Sie sind gewissermaßen der Besuchs- und Lebensdienst in nahezu allen Regionen des Landes. Sie geben das, was die Hauptamtlichen nicht haben, nämlich Zeit. Grüne Damen erhalten keinerlei pflegerische Aufgaben. Die dürfen und wollen sie nicht übernehmen. Die Seelen der Kranken und der Grünen Damen sollen sich im Sinne christlicher Nächstenliebe berühren.

Heißt das, die Grünen Damen sind christlich orientiert?

Nein, nein. Auch, wenn dieses Ehrenamt von der evangelischen Kranken- und Altenpflege initiiert wurde. In Gera haben wir eine syrische Kollegin zum Beispiel. Und in Thüringen sind 70 Prozent der Menschen kein Mitglied einer Kirche. Die wollen wir doch nicht ausschließen. Das gilt auch für die Kranken. Wer einsam und unsicher ist, ist froh um Zuwendung.
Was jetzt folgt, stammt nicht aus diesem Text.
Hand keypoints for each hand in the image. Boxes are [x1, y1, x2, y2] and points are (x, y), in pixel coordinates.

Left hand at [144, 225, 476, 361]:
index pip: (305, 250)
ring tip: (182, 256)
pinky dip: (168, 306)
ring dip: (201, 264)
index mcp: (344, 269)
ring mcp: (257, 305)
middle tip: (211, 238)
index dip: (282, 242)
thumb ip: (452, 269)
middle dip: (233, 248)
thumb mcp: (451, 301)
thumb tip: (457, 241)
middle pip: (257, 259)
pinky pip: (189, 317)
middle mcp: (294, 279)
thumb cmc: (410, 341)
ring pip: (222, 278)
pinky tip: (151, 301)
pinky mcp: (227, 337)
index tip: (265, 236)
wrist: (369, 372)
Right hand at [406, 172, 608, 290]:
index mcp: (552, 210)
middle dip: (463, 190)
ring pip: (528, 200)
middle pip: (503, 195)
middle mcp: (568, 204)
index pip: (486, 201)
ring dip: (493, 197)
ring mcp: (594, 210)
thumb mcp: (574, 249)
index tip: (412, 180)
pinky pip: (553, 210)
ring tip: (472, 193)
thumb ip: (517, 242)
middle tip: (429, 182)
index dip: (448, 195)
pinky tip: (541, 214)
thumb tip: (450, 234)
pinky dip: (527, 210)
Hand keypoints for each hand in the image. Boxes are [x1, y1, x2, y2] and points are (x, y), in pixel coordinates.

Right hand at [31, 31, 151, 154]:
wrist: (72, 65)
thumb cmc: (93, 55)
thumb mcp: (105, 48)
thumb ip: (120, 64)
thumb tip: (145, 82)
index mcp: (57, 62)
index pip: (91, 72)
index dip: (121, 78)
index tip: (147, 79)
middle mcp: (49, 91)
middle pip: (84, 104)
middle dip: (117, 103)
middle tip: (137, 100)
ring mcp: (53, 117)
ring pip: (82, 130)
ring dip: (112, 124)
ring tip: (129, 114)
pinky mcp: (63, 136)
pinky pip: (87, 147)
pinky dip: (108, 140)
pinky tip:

Welche Voraussetzungen sind nötig?

Man muss bereit sein, Zeit zu investieren, mindestens drei bis vier Stunden pro Woche. Zudem gehören Freundlichkeit und Empathie dazu. Nicht zuletzt sollten diejenigen, die anderen unentgeltlich helfen wollen, psychisch und physisch stabil sein.

Wie alt sind die Grünen Damen?

Zumeist sind es Frauen und Männer jenseits des Berufslebens. In Thüringen haben wir wenige Menschen unter 50 Jahren, die meisten sind weit über 60. Wir würden uns natürlich freuen, kämen auch Jüngere, um aktiv zu werden.

Gibt es genug Bewerbungen?

Nein, es ist schwierig. Vielleicht ist die Hemmschwelle recht hoch, wenn es um Krankheit und Tod geht. Da kommen wohl eigene Ängste herauf.

Erhalten Interessierte eine Ausbildung?

Ja, wir bieten Weiterbildungen in vier Modulen an, beispielsweise zu Kommunikation. In Gera wurde eine Gruppe aufgebaut, die sich um an Demenz erkrankte Menschen kümmert. Die Ehrenamtlichen bekommen zudem eine Supervision.